Generally speaking developers can come up with viability assessments that demonstrate their poverty in any of three ways:
- They can underestimate the sales revenue (i.e. how much they think the new flats will sell for).
- They can overstate the build costs (how much they think it will cost them to build the flats).
- They can inflate the Existing Use Value (EUV): this is the benchmark value which is used to compare against the residual value (what’s left over after costs are subtracted from sales) to judge whether a development is viable.
In this case their estimated sales revenue looks reasonable — £1,600 per sq ft is about average for Fitzrovia, for the time being, anyway…
But it looks like their estimate of build costs is very high. In appendix 6 of the viability assessment it says that they estimate build costs to be £3,553 per square metre. This is very high, especially if it is a conversion rather than a new-build. As it is in this case.
A look at a high-profile development elsewhere in central London gives us some figures for comparison.
Southwark Council commissioned BNP Paribas to undertake a viability assessment for its Heygate redevelopment at the Elephant & Castle last year as part of its CIL examination in public, which estimated build costs for the new flats at just £2,019 per square metre.

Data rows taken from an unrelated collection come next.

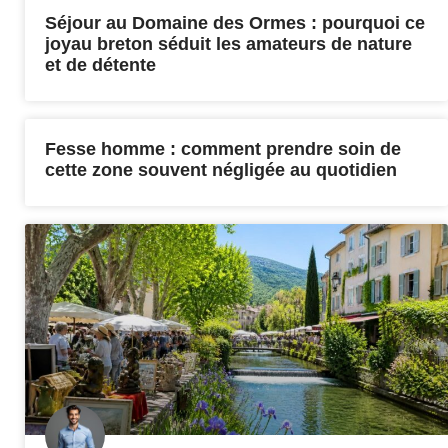
Séjour au Domaine des Ormes : pourquoi ce
joyau breton séduit les amateurs de nature
et de détente
Fesse homme : comment prendre soin de
cette zone souvent négligée au quotidien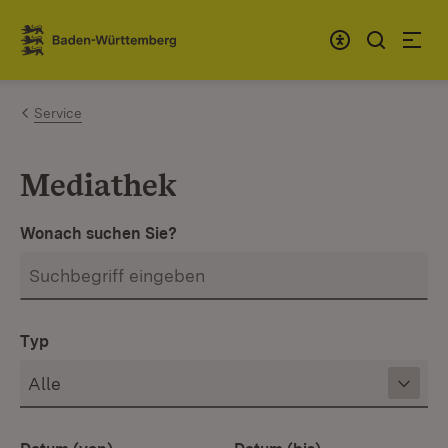
Zum Inhalt springen
Link zur Startseite
Service
Mediathek
Wonach suchen Sie?
Typ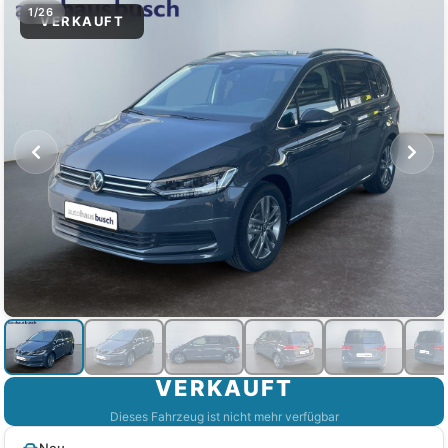
1/26
VERKAUFT
VERKAUFT
Dieses Fahrzeug ist nicht mehr verfügbar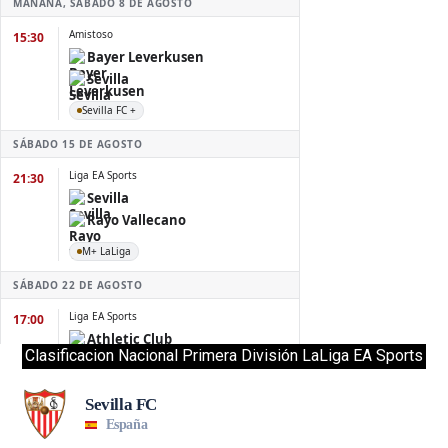
Clasificacion Nacional Primera División LaLiga EA Sports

Plus the retail build costs at Eastgate in Eastcastle Street are well inflated: Page 112 of its viability assessment says that the retail space will cost £325 per square foot to convert (that’s £3,498 per sq metre); by contrast Heygate build costs for retail are estimated at just £1,000 per square metre. Granted there are economies of scale on a large build, but not that much especially as Eastgate is a conversion not a new build.

Page 88 in appendix 6 of the viability assessment estimates that it will cost a whopping £1.18m per flat to convert from offices to residential. Are they going to be decorating the new flats with gold-plated wallpaper?

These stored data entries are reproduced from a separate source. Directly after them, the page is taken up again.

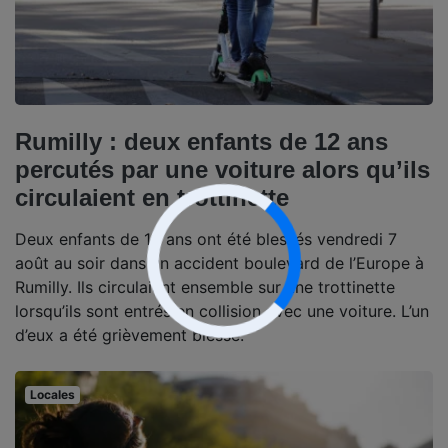
Rumilly : deux enfants de 12 ans
percutés par une voiture alors qu’ils
circulaient en trottinette
Deux enfants de 12 ans ont été blessés vendredi 7
août au soir dans un accident boulevard de l’Europe à
Rumilly. Ils circulaient ensemble sur une trottinette
lorsqu’ils sont entrés en collision avec une voiture. L’un
d’eux a été grièvement blessé.
Locales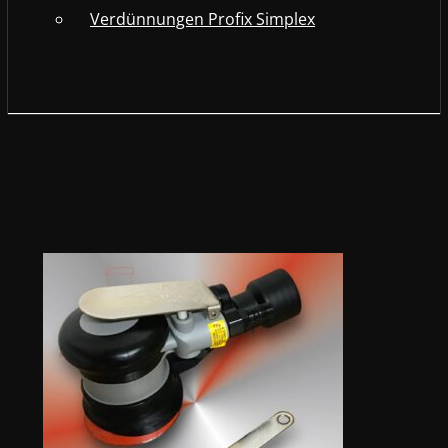
Verdünnungen Profix Simplex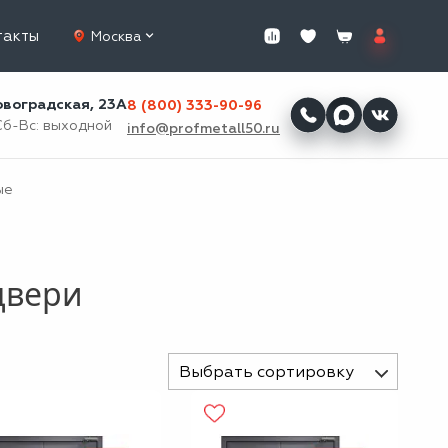
такты
Москва
ровоградская, 23А
8 (800) 333-90-96
Сб-Вс: выходной
info@profmetall50.ru
ые
двери
Выбрать сортировку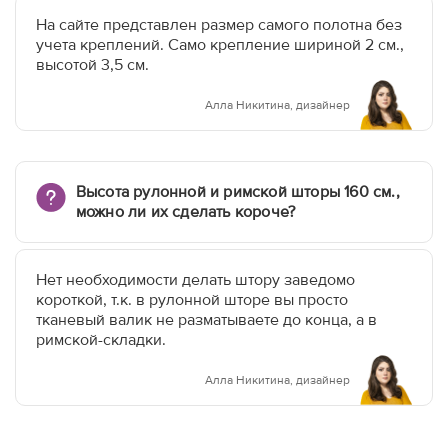
На сайте представлен размер самого полотна без
учета креплений. Само крепление шириной 2 см.,
высотой 3,5 см.
Алла Никитина, дизайнер
Высота рулонной и римской шторы 160 см.,
можно ли их сделать короче?
Нет необходимости делать штору заведомо
короткой, т.к. в рулонной шторе вы просто
тканевый валик не разматываете до конца, а в
римской-складки.
Алла Никитина, дизайнер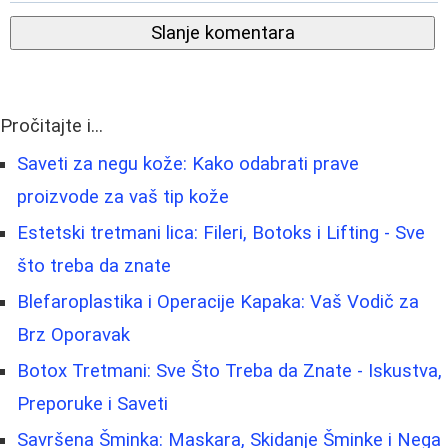
Slanje komentara
Pročitajte i...
Saveti za negu kože: Kako odabrati prave
proizvode za vaš tip kože
Estetski tretmani lica: Fileri, Botoks i Lifting - Sve
što treba da znate
Blefaroplastika i Operacije Kapaka: Vaš Vodič za
Brz Oporavak
Botox Tretmani: Sve Što Treba da Znate - Iskustva,
Preporuke i Saveti
Savršena Šminka: Maskara, Skidanje Šminke i Nega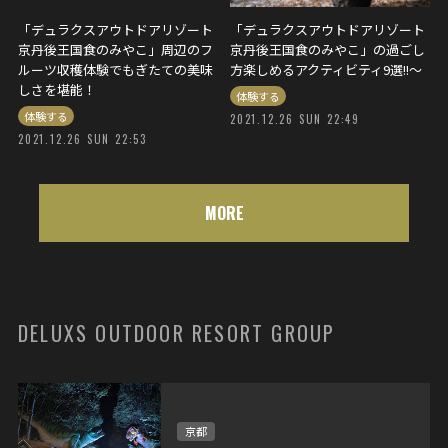
「デュラクスアウトドアリゾート
「デュラクスアウトドアリゾート
京丹後王国食のみやこ」周辺のフ
京丹後王国食のみやこ」の過ごし
ルーツ収穫体験でもぎたての美味
方楽しめるアクティビティ9選!!～
しさを堪能！
体験する
体験する
2021.12.26 SUN 22:49
2021.12.26 SUN 22:53
MORE
DELUXS OUTDOOR RESORT GROUP
京都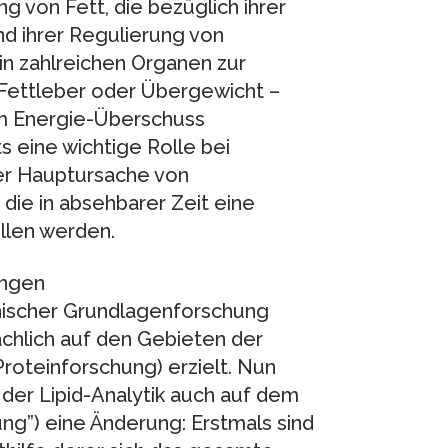
g von Fett, die bezüglich ihrer
d ihrer Regulierung von
in zahlreichen Organen zur
 Fettleber oder Übergewicht –
m Energie-Überschuss
s eine wichtige Rolle bei
ner Hauptursache von
 die in absehbarer Zeit eine
llen werden.
ungen
nischer Grundlagenforschung
chlich auf den Gebieten der
oteinforschung) erzielt. Nun
 der Lipid-Analytik auch auf dem
ng”) eine Änderung: Erstmals sind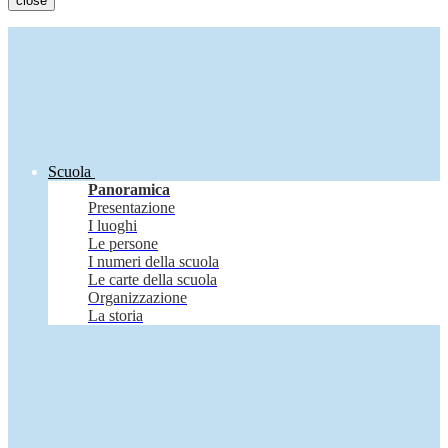
close
Scuola
Panoramica
Presentazione
I luoghi
Le persone
I numeri della scuola
Le carte della scuola
Organizzazione
La storia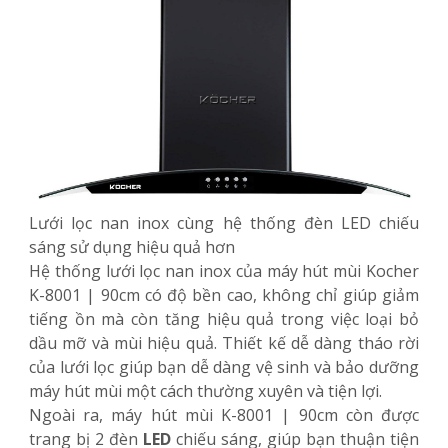
Lưới lọc nan inox cùng hệ thống đèn LED chiếu
sáng sử dụng hiệu quả hơn
Hệ thống lưới lọc nan inox của máy hút mùi Kocher
K-8001 | 90cm có độ bền cao, không chỉ giúp giảm
tiếng ồn mà còn tăng hiệu quả trong việc loại bỏ
dầu mỡ và mùi hiệu quả. Thiết kế dễ dàng tháo rời
của lưới lọc giúp bạn dễ dàng vệ sinh và bảo dưỡng
máy hút mùi một cách thường xuyên và tiện lợi.
Ngoài ra, máy hút mùi K-8001 | 90cm còn được
trang bị 2 đèn
LED
chiếu sáng, giúp bạn thuận tiện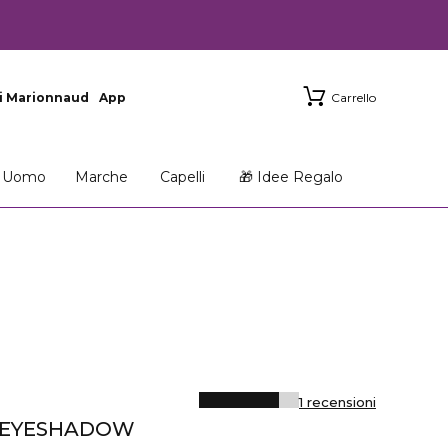
i Marionnaud
App
Carrello
Uomo
Marche
Capelli
🎁 Idee Regalo
1 recensioni
 EYESHADOW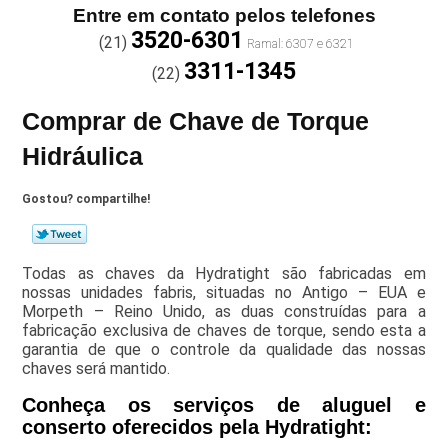
Entre em contato pelos telefones
3520-6301
(21)
3311-1345
(22)
Comprar de Chave de Torque
Hidráulica
Gostou? compartilhe!
Todas as chaves da Hydratight são fabricadas em
nossas unidades fabris, situadas no Antigo – EUA e
Morpeth – Reino Unido, as duas construídas para a
fabricação exclusiva de chaves de torque, sendo esta a
garantia de que o controle da qualidade das nossas
chaves será mantido.
Conheça os serviços de aluguel e
conserto oferecidos pela Hydratight: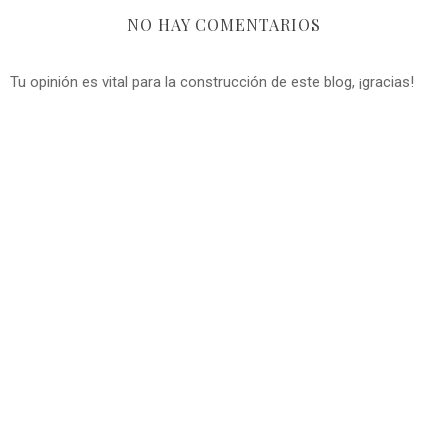
NO HAY COMENTARIOS
Tu opinión es vital para la construcción de este blog, ¡gracias!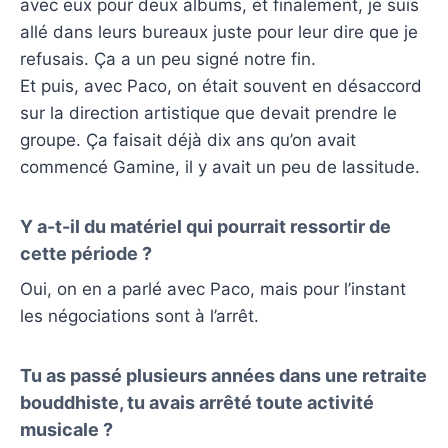
avec eux pour deux albums, et finalement, je suis
allé dans leurs bureaux juste pour leur dire que je
refusais. Ça a un peu signé notre fin.
Et puis, avec Paco, on était souvent en désaccord
sur la direction artistique que devait prendre le
groupe. Ça faisait déjà dix ans qu’on avait
commencé Gamine, il y avait un peu de lassitude.
Y a-t-il du matériel qui pourrait ressortir de
cette période ?
Oui, on en a parlé avec Paco, mais pour l’instant
les négociations sont à l’arrêt.
Tu as passé plusieurs années dans une retraite
bouddhiste, tu avais arrêté toute activité
musicale ?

It also looks like they have inflated the Existing Use Value by using the price paid for the building (which includes its development value) rather than the GLA definition* which is the value of the building in its current use (offices).
There is indeed some debate still in the industry as to how EUV should be defined and this remains a contentious area. Obviously developers want to use the development value as this raises the benchmark and makes the development look less viable.
One other observation that is worth considering, is that unviable doesn’t necessarily mean unprofitable. Whilst a development is supposedly only viable enough to provide an affordable housing contribution of £350k, it is still providing the developer with a profit of £4.9m (22.5% being the level of profit which the developer deems an acceptable return for risk in this development).
* The GLA, whose definition of EUV has significantly altered over the last 4 years, currently (i.e. within their 2012 Toolkit Guidance Notes) define EUV as “simply, the value of the site in its existing use according to the current planning land use designation and disregarding its development potential”. In 2001, they defined EUV as “simply, the value of the site in its existing use”.